## Tarea solicitada A:
Indica si cada afirmación concuerda con la reseña de El Hilo Fantasma, respondiendo sí o no y citando textualmente las palabras que lo deciden: (i) Alma trabaja como mesera en un hotel de carretera; (ii) la fotografía de la película usa colores intensos y luces fuertes; (iii) Lesley Manville es presentada como un rostro poco conocido en la industria.
## Tarea solicitada B:
Transcribe el fragmento de la reseña de El Hilo Fantasma que va desde "Todo en esta" hasta "todo el largometraje.", ambos incluidos.

## Texto mostrado:
|---|
Es en un punto de esta rutinaria vida que Reynolds conoce a Alma (Vicky Krieps), una mesera que trabaja en el hotel de la carretera donde el desayunaba. Este primer encuentro es algo tan enigmático como dulce y quizás el momento más tierno de la película. Nos toma el resto de la película tratar de descifrar la ambivalencia de esta relación donde el artista ha encontrado a su musa definitiva. Situaciones de dominación, tensión y admiración mutua en las que los roles cambian constantemente, no con el fin de hacernos entender a los personajes sino de provocarnos, con ellos como el medio que desafía nuestras expectativas o prejuicios.
El Woodcock de Day-Lewis es un espécimen fascinante de ver, lleno de elegancia y con una pasividad única que desemboca en malicia: nunca trataría mal al prójimo sino fuera porque este hace que lo trate mal. Al contrario de sus otras caracterizaciones -muchas de ellas son figuras históricas o literarias- en El Hilo Fantasma se encuentra con un lienzo en blanco listo para ser empezado a la altura de su destreza. El resultado es una de las mejores actuaciones de su carrera, y si cumple su palabra y se retira definitivamente, estamos ante la mejor despedida de un actor de esta talla.
Muy sobresaliente es el trabajo actoral durante toda la película. Lesley Manville, veterana en esto de la actuación, sorprende con la frialdad que el guión requiere por lo que luce algo irreconocible en su muy correcta caracterización. Por otro lado, tenemos a Vicky Krieps quien representa a la otra mitad de la atípica pareja del filme. Un rostro no tan conocido en la industria que ejecuta su trabajo de forma creíble y acertada, tanto así que se va en un mano a mano con los acting skills de Day-Lewis como si fuera algo de todos los días. Ella es un contrapunto fuerte y le da muy buena réplica, con una interpretación tan compleja como exquisita y se convierte en la sorpresa del filme. Solo agregaré esto: atentos a la escena de la cena.
Todo en esta película está medido a la perfección y se nota de lejos. La fotografía es natural con tonos apagados, luces suaves, a veces pareciendo que la iluminación de la habitación se conseguía a través de unas velas. La ambientación profundiza -y crea- el escenario perfecto para esta historia: las paredes parecen ocultar secretos, las telas nos hablan y los largos silencios calan hondo, mientras de poco se van complementando con el ritmo lento, en el buen sentido de la palabra, de este conjunto que se construye milimétricamente durante todo el largometraje.
|---|
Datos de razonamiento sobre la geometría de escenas

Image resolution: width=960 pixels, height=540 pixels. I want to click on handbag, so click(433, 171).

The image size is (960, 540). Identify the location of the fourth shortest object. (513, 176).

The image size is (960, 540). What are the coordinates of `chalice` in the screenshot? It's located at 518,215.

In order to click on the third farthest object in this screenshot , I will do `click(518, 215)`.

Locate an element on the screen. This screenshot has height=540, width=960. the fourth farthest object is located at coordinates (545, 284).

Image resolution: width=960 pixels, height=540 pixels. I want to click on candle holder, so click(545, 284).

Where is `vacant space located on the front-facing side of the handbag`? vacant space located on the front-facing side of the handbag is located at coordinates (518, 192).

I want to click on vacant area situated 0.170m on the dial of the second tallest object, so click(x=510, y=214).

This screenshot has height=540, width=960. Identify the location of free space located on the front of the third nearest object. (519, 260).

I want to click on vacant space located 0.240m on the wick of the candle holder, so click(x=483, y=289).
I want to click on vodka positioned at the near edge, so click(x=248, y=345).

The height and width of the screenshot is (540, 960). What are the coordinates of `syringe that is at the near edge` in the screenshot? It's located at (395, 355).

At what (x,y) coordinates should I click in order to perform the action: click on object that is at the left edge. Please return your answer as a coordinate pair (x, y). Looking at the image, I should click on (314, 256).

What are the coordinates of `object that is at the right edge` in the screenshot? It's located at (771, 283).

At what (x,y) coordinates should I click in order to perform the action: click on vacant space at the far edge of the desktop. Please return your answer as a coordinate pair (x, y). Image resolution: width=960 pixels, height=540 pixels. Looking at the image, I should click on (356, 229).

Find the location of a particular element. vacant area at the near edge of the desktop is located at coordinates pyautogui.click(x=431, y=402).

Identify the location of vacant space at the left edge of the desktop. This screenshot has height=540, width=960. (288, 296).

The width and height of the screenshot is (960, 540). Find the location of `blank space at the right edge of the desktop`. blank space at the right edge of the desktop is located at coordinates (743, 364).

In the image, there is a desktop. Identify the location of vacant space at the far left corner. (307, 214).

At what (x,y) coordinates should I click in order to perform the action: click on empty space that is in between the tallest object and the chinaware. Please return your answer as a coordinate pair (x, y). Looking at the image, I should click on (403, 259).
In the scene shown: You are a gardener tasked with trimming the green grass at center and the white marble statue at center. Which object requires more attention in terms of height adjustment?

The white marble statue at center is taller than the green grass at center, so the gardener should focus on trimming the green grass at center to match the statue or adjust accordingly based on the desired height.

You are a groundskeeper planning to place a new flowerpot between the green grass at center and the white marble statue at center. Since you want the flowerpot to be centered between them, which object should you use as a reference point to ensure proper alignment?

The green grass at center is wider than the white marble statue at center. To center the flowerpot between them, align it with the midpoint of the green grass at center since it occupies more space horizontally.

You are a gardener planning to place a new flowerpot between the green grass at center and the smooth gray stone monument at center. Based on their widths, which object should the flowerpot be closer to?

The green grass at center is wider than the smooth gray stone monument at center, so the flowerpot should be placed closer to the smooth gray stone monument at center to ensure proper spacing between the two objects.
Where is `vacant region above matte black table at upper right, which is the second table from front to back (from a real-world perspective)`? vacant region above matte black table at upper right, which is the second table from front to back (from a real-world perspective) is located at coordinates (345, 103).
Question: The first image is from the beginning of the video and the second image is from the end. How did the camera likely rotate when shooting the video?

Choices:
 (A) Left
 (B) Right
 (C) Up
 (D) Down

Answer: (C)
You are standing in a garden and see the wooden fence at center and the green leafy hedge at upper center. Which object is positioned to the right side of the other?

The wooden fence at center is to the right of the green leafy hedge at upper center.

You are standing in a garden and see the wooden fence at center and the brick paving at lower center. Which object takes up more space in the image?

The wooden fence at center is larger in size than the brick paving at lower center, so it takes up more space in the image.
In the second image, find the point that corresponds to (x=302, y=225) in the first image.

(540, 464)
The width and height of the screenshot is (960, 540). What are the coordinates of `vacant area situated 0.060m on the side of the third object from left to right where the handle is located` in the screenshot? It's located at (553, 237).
|---|
## Respuesta escrita A:
(i) Sí: «una mesera que trabaja en el hotel de la carretera donde el desayunaba».
(ii) No: «La fotografía es natural con tonos apagados, luces suaves».
(iii) No: «Lesley Manville, veterana en esto de la actuación».

## Respuesta escrita B:
Todo en esta película está medido a la perfección y se nota de lejos. La fotografía es natural con tonos apagados, luces suaves, a veces pareciendo que la iluminación de la habitación se conseguía a través de unas velas. La ambientación profundiza -y crea- el escenario perfecto para esta historia: las paredes parecen ocultar secretos, las telas nos hablan y los largos silencios calan hondo, mientras de poco se van complementando con el ritmo lento, en el buen sentido de la palabra, de este conjunto que se construye milimétricamente durante todo el largometraje.